A student credit card can be a great tool to start building credit while in college. Here, we discuss the benefits of student credit cards and some pitfalls that you should know about before applying for one.
Benefits of a Student Credit Card
Opening a student credit card could be a smart move if you use it sparingly and pay the balance off each month. Here are some things that a student credit card can help you do:
- Build credit. If you don't have any other credit accounts, a student card can help you get started on your credit journey, which can pay off later when it's time to take out a loan, rent an apartment or even get a job. Paying your credit card bill on time can help you establish a positive payment history as you work toward a strong credit score.
- Pay simply and safely. Credit cards can make online shopping easier and safer. Student cards may come with zero liability protection, which means you won't be held responsible for unauthorized charges if your card number gets into the wrong hands.

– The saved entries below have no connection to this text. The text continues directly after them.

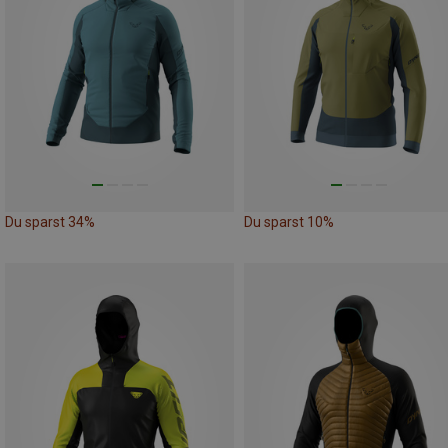
Du sparst 34%
Du sparst 10%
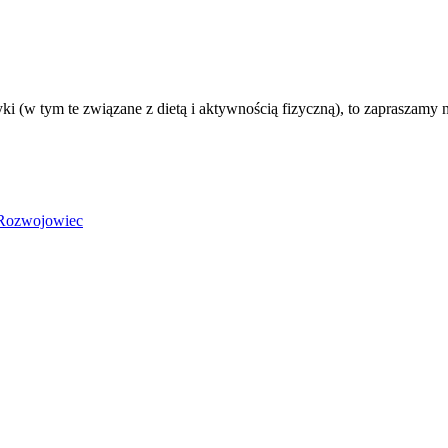
ki (w tym te związane z dietą i aktywnością fizyczną), to zapraszamy 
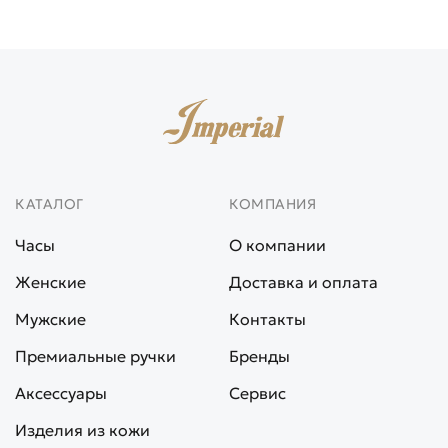
КАТАЛОГ
КОМПАНИЯ
Часы
О компании
Женские
Доставка и оплата
Мужские
Контакты
Премиальные ручки
Бренды
Аксессуары
Сервис
Изделия из кожи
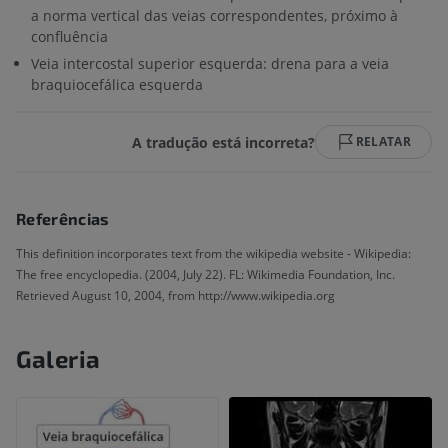
a norma vertical das veias correspondentes, próximo à
confluência
Veia intercostal superior esquerda: drena para a veia
braquiocefálica esquerda
A tradução está incorreta?
RELATAR
Referências
This definition incorporates text from the wikipedia website - Wikipedia:
The free encyclopedia. (2004, July 22). FL: Wikimedia Foundation, Inc.
Retrieved August 10, 2004, from http://www.wikipedia.org
Galeria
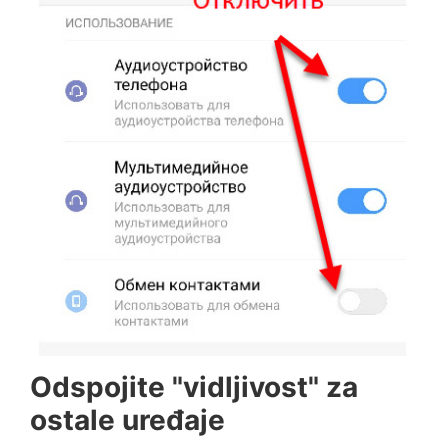
Odspojite "vidljivost" za
ostale uređaje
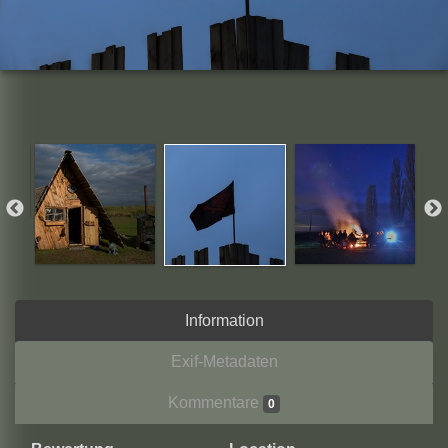
Information
Exif-Metadaten
Kommentare
0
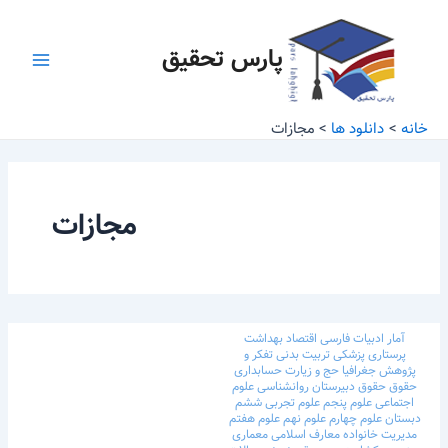
رش
Main
ه
پارس تحقیق
Menu
حتوا
خانه
دانلود ها
مجازات
مجازات
آمار
ادبیات فارسی
اقتصاد
بهداشت
پرستاری
پزشکی
تربیت بدنی
تفکر و
پژوهش
جغرافیا
حج و زیارت
حسابداری
حقوق
حقوق
دبیرستان
روانشناسی
علوم
اجتماعی
علوم پنجم
علوم تجربی ششم
دبستان
علوم چهارم
علوم نهم
علوم هفتم
مدیریت خانواده
معارف اسلامی
معماری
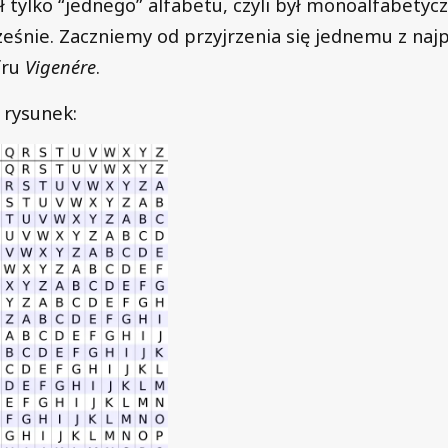
ł tylko “jednego” alfabetu, czyli był monoalfabetycz
eśnie. Zaczniemy od przyjrzenia się jednemu z naj
fru
Vigenére
.
y rysunek:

You may even be able to connect your card to a mobile wallet to make contactless in-store purchases.
- Earn shopping rewards. Some student cards offer cash back on purchases or when you shop in certain stores.
- Get student perks. You may be able to qualify for incentives, such as a credit if you maintain a certain GPA or bonus cash back if you pay on time.
Drawbacks of a Student Credit Card
While there are many benefits of student credit cards, there are some drawbacks to think about before applying. Here are some disadvantages of student credit cards:
- Low credit limits: Student cards may have lower credit limits than you might find with a non-student credit card. However, the credit card company may increase your limit after you establish a track record of on-time payments.
- High annual percentage rates (APRs): Student cards are geared toward students with limited credit. Because of this, they may have higher interest rates than other cards.
- Potential debt trap: If debt piles up on your card, a student credit card could end up doing more harm than good, especially if you have a limited income. Not being able to make the minimum monthly payments could hurt your score, and late payments can stick around on your credit report for up to seven years.
Do You Have to Be a Student to Get a Student Credit Card?
Whether or not you have to be a student to get a student credit card depends on the card issuer. In some cases, you have to tell the credit card company what school you attend in the application.
Besides the school requirement, you may need to be a U.S citizen or legal resident with a social security number to apply. The minimum age for a student credit card is typically 18 years old. However, if you're under 21, you may need to sign up with a cosigner or show proof of independent income.
The credit history needed to qualify for a student credit card can vary as well. In some cases, you may need some credit history to get approved, and payments on student loans could help you in this area.
Before applying for a student credit card to build credit, a good first step is checking to see what's currently on your credit report. You can get your Experian credit report and FICO® Score☉ for free when you sign up for Experian CreditWorks℠.
Got approved for your first student card? Congratulations! Now it's time to use your card to build credit. Maintaining a low balance and diligently paying the bill on time each month can help you grow your credit score in college and beyond—and that can help you reach your future financial goals.